My beef starts with a safety concern: the hotel is right at the spot where the northbound Paseo del Pueblo Sur (goes from two lanes to one, usually with heavy traffic. So, there's a merge, with the right lane disappearing, right where the protestors usually hang out. I haven't heard of anyone getting run over yet, but I wouldn't be surprised if there have been a couple of close encounters between vehicle and Brown Beret.

Beyond that, I don't know what is being accomplished. Larry Whitten, the benighted, insensitive owner of the hotel, seems determined not to turn and run, though he's undoubtedly leaking money (and he probably wants to get past this disaster before he tries to sell it). The employees who were fired--for whatever reason, it has not been made real clear--aren't getting their jobs back. The protestors are getting plenty of fresh air. Taos Mayor Darren Cordova said Whitten hadn't done anything illegal--no labor violation, I guess--and I'm guessing he checked to see. There just doesn't seem to be much resolution in the air.

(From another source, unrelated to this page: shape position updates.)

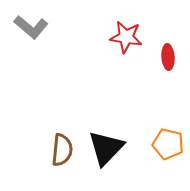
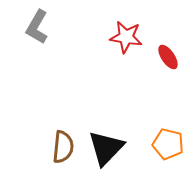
gray L-shape: moved 6 px right; rotated 80 degrees clockwise
red ellipse: rotated 30 degrees counterclockwise
brown semicircle: moved 1 px right, 3 px up
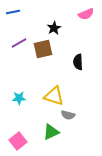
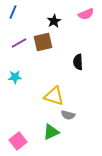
blue line: rotated 56 degrees counterclockwise
black star: moved 7 px up
brown square: moved 7 px up
cyan star: moved 4 px left, 21 px up
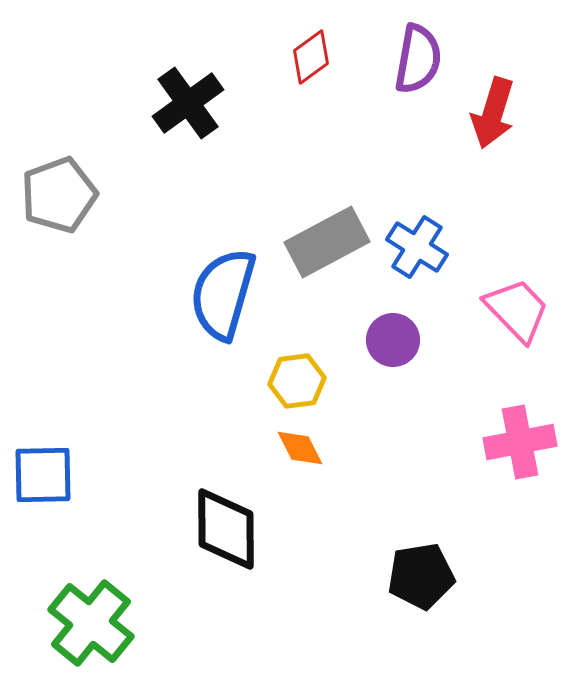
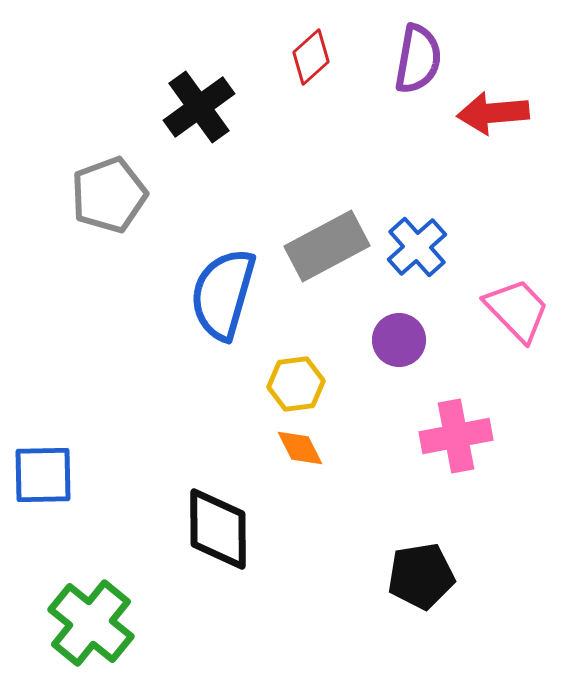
red diamond: rotated 6 degrees counterclockwise
black cross: moved 11 px right, 4 px down
red arrow: rotated 68 degrees clockwise
gray pentagon: moved 50 px right
gray rectangle: moved 4 px down
blue cross: rotated 16 degrees clockwise
purple circle: moved 6 px right
yellow hexagon: moved 1 px left, 3 px down
pink cross: moved 64 px left, 6 px up
black diamond: moved 8 px left
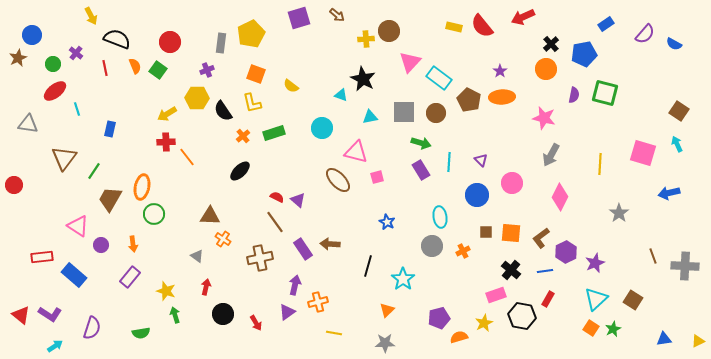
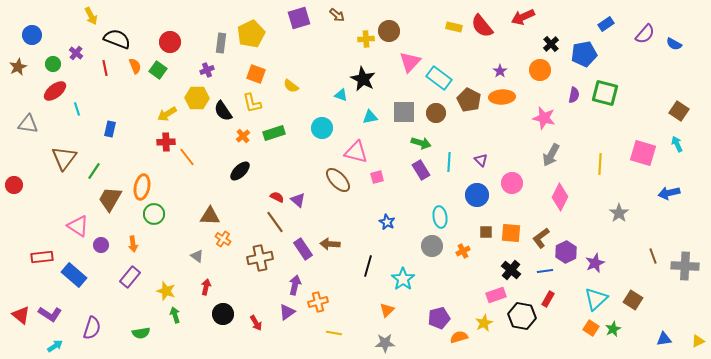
brown star at (18, 58): moved 9 px down
orange circle at (546, 69): moved 6 px left, 1 px down
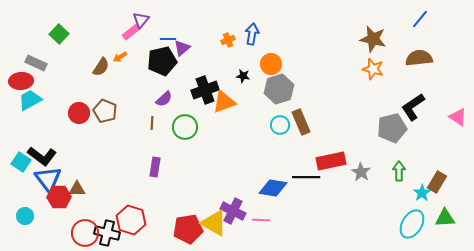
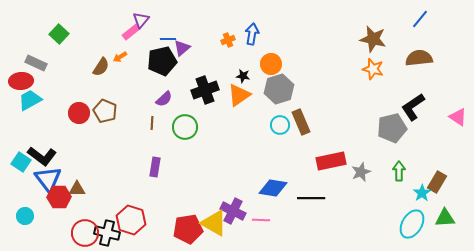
orange triangle at (224, 102): moved 15 px right, 7 px up; rotated 15 degrees counterclockwise
gray star at (361, 172): rotated 18 degrees clockwise
black line at (306, 177): moved 5 px right, 21 px down
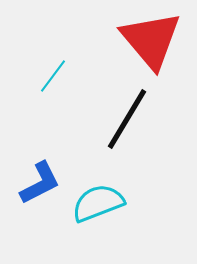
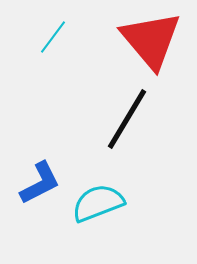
cyan line: moved 39 px up
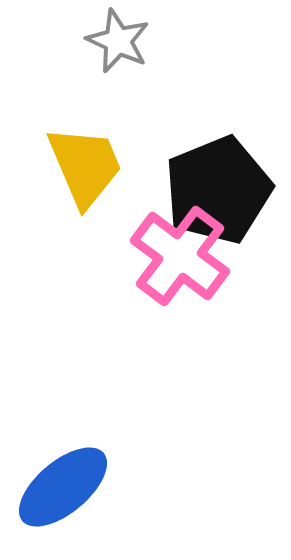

As far as publicity, the protestors' group and the hotel each get some, none of it good. The town was described in generally favorable terms.

The Subtext: Perceived Slights to the Majority Group

The reporting has focused on Whitten's request to a couple of Hispanic employees to Anglicize their names for calls on the switchboard. CNN picked up the story today and had a long piece, including a phone conversation with Whitten, during which two women reporters talked to each other (with him on the line) about how he needed therapy for his insensitivity. Then they cut to a colleague, Rick Sanchez, who told them he had done the same with his name--to fit in and have more success in an Anglo-dominant society--and thought Whitten had a point.

The point here is that Taos is a highly progressive community with an Hispanic majority, and there is a little bit of PC bullying about the whole thing. There may be injustice involved, but there's plenty of that around. I'm just hoping this ends without any resort to violence, or to arson--as occurred recently with the homeless shelter.